-- PROVIDED ENTRIES follows --

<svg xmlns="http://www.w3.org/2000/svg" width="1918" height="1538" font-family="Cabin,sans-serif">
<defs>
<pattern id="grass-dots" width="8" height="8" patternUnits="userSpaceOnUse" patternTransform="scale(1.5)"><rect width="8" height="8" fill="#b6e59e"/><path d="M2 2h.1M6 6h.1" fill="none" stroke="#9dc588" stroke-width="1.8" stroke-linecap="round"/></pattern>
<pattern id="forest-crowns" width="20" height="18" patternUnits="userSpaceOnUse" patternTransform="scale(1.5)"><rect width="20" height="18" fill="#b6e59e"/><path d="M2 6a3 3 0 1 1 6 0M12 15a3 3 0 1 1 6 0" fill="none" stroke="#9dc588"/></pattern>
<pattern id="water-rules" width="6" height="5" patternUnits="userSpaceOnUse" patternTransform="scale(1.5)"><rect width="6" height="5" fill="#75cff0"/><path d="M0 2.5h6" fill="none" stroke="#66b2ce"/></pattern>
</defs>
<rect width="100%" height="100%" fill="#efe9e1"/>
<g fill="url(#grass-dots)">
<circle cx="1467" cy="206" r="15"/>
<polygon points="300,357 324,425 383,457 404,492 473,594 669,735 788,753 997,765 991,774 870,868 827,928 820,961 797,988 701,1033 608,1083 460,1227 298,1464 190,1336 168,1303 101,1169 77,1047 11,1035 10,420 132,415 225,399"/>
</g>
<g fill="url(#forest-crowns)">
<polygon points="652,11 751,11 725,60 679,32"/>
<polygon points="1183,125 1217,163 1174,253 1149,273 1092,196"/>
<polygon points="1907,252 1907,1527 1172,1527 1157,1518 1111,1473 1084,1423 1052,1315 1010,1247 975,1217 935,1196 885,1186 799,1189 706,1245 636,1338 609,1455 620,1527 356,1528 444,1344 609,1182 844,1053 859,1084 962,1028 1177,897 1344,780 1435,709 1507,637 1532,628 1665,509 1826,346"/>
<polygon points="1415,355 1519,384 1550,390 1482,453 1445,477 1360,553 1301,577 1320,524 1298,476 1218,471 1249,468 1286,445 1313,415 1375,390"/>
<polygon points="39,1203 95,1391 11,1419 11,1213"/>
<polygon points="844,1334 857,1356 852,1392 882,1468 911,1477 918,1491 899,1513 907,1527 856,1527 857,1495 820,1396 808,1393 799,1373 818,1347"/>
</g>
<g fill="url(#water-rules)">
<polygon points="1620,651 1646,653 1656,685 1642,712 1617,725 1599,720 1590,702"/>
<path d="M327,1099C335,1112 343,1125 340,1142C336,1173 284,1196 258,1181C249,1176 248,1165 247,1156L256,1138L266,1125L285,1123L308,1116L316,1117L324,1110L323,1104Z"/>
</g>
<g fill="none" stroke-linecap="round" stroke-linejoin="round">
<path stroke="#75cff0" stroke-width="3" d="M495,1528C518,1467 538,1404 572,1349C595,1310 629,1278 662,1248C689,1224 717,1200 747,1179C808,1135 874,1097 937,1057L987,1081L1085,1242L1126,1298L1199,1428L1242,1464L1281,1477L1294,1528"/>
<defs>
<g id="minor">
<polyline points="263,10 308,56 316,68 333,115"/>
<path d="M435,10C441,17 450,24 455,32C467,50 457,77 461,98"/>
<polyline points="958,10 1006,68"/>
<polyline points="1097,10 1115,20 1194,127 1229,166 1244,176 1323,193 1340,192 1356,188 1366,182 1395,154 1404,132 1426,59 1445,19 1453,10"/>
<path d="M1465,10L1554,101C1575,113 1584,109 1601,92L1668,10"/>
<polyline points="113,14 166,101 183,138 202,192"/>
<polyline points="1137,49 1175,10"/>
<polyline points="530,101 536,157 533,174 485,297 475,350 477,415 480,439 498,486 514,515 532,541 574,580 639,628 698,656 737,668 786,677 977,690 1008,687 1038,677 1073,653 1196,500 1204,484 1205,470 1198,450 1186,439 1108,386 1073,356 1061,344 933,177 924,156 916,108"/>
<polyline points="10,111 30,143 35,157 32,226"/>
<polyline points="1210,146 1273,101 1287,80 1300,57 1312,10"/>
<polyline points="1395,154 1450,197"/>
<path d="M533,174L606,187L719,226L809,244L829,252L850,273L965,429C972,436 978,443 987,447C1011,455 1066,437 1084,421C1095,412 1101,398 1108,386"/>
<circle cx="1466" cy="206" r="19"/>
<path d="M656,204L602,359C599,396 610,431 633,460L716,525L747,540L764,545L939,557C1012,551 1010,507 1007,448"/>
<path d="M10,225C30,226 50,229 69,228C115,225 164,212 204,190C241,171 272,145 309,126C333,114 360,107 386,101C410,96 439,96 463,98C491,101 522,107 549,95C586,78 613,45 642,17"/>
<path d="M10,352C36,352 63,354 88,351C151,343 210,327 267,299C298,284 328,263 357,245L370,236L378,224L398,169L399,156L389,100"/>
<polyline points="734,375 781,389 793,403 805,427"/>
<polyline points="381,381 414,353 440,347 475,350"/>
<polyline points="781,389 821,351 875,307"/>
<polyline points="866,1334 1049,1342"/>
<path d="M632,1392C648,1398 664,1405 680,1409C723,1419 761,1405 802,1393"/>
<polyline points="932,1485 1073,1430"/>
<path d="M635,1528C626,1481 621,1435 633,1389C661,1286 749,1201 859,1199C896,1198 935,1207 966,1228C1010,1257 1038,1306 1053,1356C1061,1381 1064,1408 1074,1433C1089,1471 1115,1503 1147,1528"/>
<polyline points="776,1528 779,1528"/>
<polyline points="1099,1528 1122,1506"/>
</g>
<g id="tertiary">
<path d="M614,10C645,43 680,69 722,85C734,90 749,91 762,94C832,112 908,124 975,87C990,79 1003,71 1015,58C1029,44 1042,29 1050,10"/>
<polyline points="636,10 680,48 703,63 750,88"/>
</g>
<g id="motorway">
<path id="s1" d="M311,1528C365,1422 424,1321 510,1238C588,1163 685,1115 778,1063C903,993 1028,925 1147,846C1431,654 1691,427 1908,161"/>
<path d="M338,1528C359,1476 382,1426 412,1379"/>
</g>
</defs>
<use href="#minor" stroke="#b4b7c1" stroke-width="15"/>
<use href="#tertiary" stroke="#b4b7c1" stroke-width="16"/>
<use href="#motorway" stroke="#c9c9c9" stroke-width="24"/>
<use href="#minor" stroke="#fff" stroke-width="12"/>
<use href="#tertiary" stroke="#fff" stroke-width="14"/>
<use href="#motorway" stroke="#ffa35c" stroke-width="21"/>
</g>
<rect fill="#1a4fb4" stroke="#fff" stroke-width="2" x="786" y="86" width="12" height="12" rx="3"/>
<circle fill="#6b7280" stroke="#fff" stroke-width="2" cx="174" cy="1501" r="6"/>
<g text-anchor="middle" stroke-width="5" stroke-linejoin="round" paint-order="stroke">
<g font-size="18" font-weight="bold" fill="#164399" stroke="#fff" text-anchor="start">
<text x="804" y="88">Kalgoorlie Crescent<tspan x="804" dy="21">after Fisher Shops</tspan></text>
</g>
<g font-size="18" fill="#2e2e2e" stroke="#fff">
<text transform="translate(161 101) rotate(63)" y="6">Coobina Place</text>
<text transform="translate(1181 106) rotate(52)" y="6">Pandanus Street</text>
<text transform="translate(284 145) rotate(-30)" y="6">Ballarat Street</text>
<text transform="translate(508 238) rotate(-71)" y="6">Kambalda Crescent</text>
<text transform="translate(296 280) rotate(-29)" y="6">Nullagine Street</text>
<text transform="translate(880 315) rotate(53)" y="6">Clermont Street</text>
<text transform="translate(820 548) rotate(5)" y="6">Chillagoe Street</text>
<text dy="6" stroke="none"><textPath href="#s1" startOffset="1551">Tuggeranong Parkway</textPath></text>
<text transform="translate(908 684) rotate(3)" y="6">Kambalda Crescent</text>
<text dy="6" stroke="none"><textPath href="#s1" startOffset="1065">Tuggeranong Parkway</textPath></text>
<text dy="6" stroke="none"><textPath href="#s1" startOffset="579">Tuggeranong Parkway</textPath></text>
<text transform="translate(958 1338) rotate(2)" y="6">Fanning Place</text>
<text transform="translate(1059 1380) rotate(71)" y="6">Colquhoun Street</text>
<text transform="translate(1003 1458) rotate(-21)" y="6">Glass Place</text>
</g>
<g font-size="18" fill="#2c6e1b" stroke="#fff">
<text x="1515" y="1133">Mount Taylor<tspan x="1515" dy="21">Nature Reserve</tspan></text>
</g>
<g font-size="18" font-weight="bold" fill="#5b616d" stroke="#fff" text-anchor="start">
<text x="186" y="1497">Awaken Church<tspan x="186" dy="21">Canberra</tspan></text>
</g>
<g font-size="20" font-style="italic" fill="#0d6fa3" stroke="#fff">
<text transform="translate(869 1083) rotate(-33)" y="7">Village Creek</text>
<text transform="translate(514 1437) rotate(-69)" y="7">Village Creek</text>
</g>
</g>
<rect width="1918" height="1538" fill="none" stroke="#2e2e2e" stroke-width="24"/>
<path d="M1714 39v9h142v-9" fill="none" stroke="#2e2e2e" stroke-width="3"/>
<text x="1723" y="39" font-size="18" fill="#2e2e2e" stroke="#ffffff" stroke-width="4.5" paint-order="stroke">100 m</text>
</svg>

-- PROVIDED ENTRIES concluded --

WORK REQUEST: Copy out the lines of the data where the word "linejoin" can be found.

SOLUTION FOR THIS EXERCISE:
<g fill="none" stroke-linecap="round" stroke-linejoin="round">
<g text-anchor="middle" stroke-width="5" stroke-linejoin="round" paint-order="stroke">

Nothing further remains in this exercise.